I'm setting up my API architecture like this: Users' software communicates through a Cloudflare Worker, which leads to a Public API Gateway that connects to my AWS backend, like Lambda. Right now, I'm using Cloudflare's free WAF for protection, but since the API Gateway is public, anyone can access it directly, bypassing Cloudflare. Although unauthorized requests get rejected, they still trigger the API Gateway and I get charged for them, which isn't great.
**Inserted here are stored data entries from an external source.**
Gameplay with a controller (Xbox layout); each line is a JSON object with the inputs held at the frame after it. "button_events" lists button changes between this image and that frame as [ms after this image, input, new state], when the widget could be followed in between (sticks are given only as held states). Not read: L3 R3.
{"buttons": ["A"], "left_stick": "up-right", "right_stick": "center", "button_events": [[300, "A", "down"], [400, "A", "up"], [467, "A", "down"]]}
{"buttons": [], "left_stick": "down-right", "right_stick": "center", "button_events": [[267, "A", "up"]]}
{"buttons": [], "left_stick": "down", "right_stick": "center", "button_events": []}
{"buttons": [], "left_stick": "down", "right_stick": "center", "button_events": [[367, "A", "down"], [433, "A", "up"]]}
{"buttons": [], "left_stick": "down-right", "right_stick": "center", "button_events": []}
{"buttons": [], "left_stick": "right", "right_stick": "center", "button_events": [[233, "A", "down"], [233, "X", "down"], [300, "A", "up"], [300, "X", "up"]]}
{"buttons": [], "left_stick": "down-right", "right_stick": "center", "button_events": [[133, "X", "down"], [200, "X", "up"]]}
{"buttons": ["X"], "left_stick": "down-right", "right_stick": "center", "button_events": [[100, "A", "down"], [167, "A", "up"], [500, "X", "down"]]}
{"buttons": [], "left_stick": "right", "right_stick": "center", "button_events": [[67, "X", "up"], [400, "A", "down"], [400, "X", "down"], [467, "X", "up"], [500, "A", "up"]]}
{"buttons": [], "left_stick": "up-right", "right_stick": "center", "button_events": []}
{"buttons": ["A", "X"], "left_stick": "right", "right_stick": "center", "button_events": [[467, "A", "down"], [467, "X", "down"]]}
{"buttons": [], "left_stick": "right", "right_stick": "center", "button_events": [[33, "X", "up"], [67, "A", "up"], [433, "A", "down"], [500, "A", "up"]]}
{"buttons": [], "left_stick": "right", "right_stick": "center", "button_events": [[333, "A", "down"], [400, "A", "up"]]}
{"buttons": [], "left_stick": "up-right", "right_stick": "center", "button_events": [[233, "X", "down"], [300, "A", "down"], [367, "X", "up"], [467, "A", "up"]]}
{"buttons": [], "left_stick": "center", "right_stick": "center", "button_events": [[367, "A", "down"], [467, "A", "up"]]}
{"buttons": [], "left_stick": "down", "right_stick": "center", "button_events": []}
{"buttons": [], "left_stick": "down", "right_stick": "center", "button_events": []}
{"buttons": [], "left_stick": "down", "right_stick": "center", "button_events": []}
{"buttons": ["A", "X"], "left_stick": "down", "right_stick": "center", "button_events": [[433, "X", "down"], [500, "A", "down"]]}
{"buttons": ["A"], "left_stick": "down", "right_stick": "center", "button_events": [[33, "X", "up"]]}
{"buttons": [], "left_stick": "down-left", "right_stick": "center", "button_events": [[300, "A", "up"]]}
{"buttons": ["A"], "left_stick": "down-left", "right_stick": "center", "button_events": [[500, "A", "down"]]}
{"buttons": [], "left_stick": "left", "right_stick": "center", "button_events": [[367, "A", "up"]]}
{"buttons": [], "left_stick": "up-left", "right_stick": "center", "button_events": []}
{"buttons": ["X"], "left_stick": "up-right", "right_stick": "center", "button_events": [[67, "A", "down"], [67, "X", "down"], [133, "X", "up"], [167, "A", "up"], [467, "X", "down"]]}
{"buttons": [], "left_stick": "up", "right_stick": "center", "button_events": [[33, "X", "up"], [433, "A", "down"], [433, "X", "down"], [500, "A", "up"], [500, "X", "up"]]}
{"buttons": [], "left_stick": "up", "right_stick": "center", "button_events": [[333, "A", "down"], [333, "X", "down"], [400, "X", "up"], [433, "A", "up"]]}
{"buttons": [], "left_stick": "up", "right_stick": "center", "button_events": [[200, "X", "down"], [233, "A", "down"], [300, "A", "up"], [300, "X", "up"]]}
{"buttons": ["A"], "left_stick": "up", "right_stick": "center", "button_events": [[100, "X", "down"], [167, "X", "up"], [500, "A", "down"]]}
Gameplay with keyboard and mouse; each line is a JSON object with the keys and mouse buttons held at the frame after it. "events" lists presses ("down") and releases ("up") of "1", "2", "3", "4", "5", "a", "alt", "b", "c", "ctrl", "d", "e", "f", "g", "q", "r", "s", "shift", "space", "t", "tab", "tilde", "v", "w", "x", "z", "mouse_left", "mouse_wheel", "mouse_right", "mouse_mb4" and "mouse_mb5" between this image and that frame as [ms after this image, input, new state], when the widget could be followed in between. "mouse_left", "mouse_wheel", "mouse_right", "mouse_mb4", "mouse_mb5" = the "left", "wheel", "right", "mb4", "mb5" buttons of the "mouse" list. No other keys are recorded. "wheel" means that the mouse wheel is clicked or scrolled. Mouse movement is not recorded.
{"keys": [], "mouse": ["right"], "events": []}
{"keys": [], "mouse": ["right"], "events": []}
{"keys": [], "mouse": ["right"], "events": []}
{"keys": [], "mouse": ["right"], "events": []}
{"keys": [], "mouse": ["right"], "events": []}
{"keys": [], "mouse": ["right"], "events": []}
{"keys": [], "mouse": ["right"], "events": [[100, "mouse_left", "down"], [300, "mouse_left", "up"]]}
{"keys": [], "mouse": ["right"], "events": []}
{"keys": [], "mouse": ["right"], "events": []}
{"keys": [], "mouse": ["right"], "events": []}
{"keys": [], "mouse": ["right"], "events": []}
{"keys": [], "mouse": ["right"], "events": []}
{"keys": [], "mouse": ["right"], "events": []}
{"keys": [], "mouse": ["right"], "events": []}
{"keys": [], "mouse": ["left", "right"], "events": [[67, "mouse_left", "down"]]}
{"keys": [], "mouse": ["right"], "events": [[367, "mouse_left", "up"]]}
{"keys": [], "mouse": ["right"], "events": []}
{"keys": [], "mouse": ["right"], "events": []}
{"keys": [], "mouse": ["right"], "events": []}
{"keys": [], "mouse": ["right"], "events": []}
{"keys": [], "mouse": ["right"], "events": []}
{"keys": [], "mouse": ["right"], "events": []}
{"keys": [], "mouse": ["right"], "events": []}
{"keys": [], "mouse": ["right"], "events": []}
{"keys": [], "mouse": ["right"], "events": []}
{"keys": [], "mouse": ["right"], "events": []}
I'm considering changing my setup to route traffic like this: Users' software -> Cloudflare Worker -> VPC Interface Endpoint -> Private API Gateway. My main question is whether this will truly block charges for requests that are denied by the VPC endpoint policy, before they hit the API Gateway. I'm hoping to avoid costs for unwanted requests entirely. Is this a smart approach? Are there better alternatives out there? I'd love to hear from anyone who's dealt with something similar. Thanks!
1 Answer
How exactly do you plan for the Cloudflare worker to access your VPC endpoint? That’s a key detail! If you're going the route of using a public EC2 instance to reach the VPC endpoint, just keep in mind that you'll incur runtime costs on the EC2 side, but not for each request. Does that fit what you're trying to achieve?
I think you've got the right idea! Your setup would look like: Users software -> Cloudflare Worker -> public EC2 -> VPC Interface Endpoint -> Private API Gateway. This way, you'll only be charged for EC2 running time, which is much more cost-effective than API requests.